Sete anos depois de ser forçado a deixar o governo e de ser cassado pela Câmara dos Deputados, José Dirceu, o ex-ministro da Casa Civil do Governo Lula, foi condenado a 10 anos e 10 meses de prisão pelos crimes de formação de quadrilha e corrupção ativa, mais multa de R$ 676 mil. Ele foi considerado o chefe do mensalão. O Supremo também fixou penas de José Genoíno e Delúbio Soares em sessão conturbada, marcada por confronto entre o ministro relator, Joaquim Barbosa e o revisor, Ricardo Lewandowski.
BRASÍLIA [ ABN NEWS ] — Por votação unânime, o Plenário do Supremo Tribunal Federal (STF) fixou, nesta segunda-feira (12), em 2 anos e 11 meses de reclusão, a pena imposta ao ex-ministro-chefe da Casa Civil José Dirceu pelo crime de formação de quadrilha (artigo 288 do Código Penal – CP). A decisão foi tomada na continuidade do julgamento da Ação Penal 470, na qual, por votação majoritária, José Dirceu foi condenado, também, à pena de 7 anos e 11 meses de reclusão, além de 260 dias-multa à base de 10 salários mínimos cada, pelo crime de corrupção ativa (artigo 333 do CP) praticado em relação a nove deputados federais.
Para fixar ambas as penas, o ministro Joaquim Barbosa, cujo voto foi vencedor, levou em consideração as circunstâncias previstas no artigo 59 do CP. Sobretudo, apontou a “culpabilidade extremamente elevada” de José Dirceu, por ter-se valido de posição de mando dentro do PT e no exercício de uma das funções mais importantes no governo, como chefe da Casa Civil, para coordenar e dar cobertura política à quadrilha que perpetrou os crimes. O ministro lembrou, nesse contexto, de depoimentos de testemunhas e também réus, como o então presidente do PTB Roberto Jefferson, de que quem “batia o martelo”, ou seja, dava a última palavra para as ações do grupo criminoso para o repasse de recursos, era José Dirceu.

Entradas de dados:
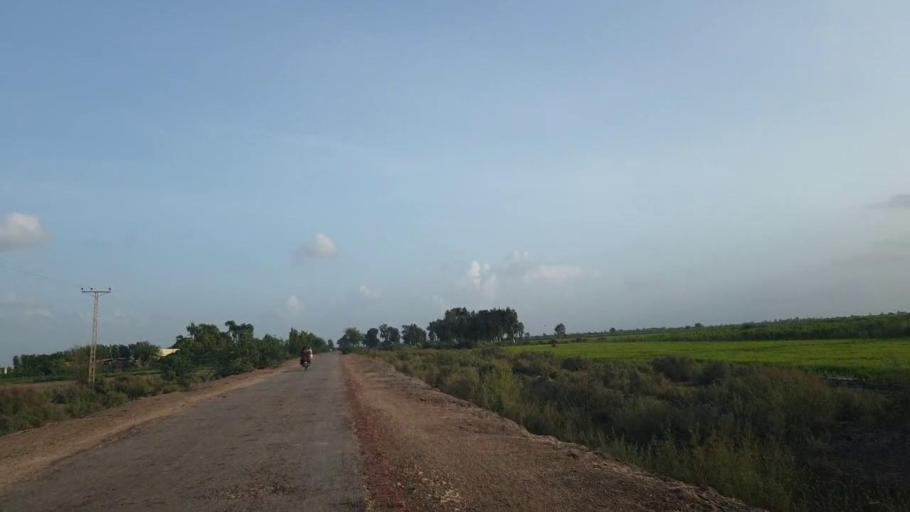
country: PK
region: Sindh
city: Kadhan
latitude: 24.6179
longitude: 69.1158
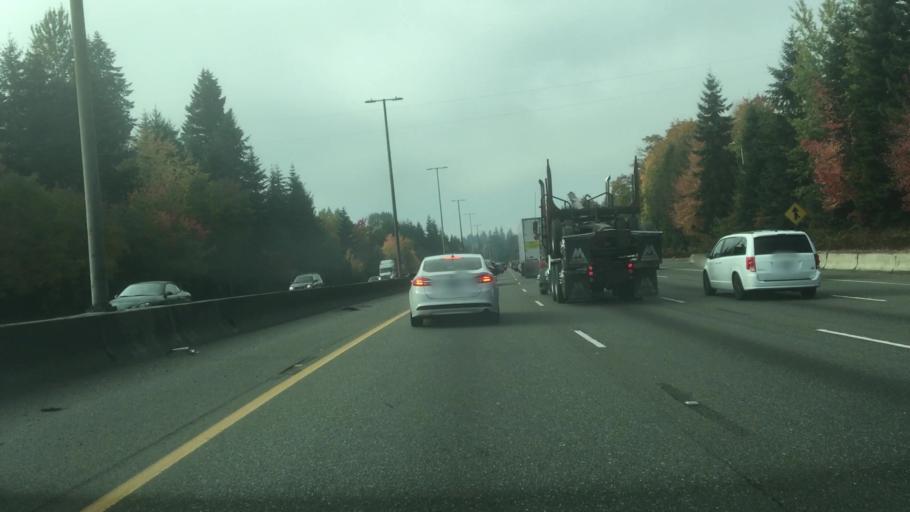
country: US
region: Washington
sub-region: Thurston County
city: Lacey
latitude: 47.0404
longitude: -122.8567
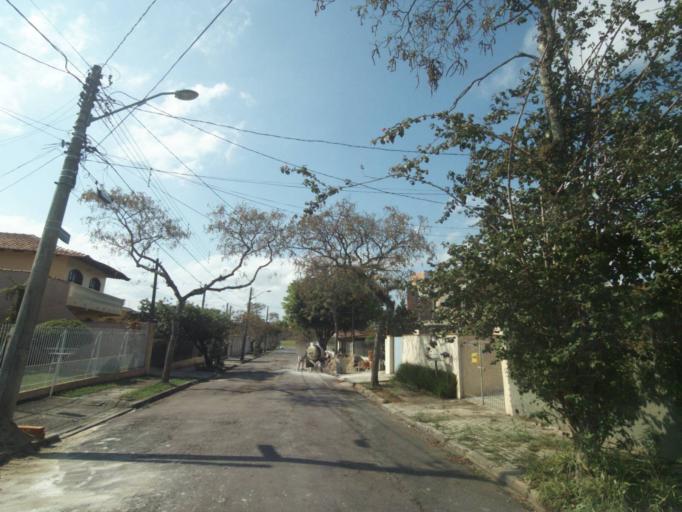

Enunciado: Repita, sem alterações, o trecho do texto sobre a condenação de José Dirceu que vai de "BRASÍLIA [ ABN" até "nove deputados federais.", com os dois extremos incluídos. Não é preciso consultar os dados.

Resposta:
BRASÍLIA [ ABN NEWS ] — Por votação unânime, o Plenário do Supremo Tribunal Federal (STF) fixou, nesta segunda-feira (12), em 2 anos e 11 meses de reclusão, a pena imposta ao ex-ministro-chefe da Casa Civil José Dirceu pelo crime de formação de quadrilha (artigo 288 do Código Penal – CP). A decisão foi tomada na continuidade do julgamento da Ação Penal 470, na qual, por votação majoritária, José Dirceu foi condenado, também, à pena de 7 anos e 11 meses de reclusão, além de 260 dias-multa à base de 10 salários mínimos cada, pelo crime de corrupção ativa (artigo 333 do CP) praticado em relação a nove deputados federais.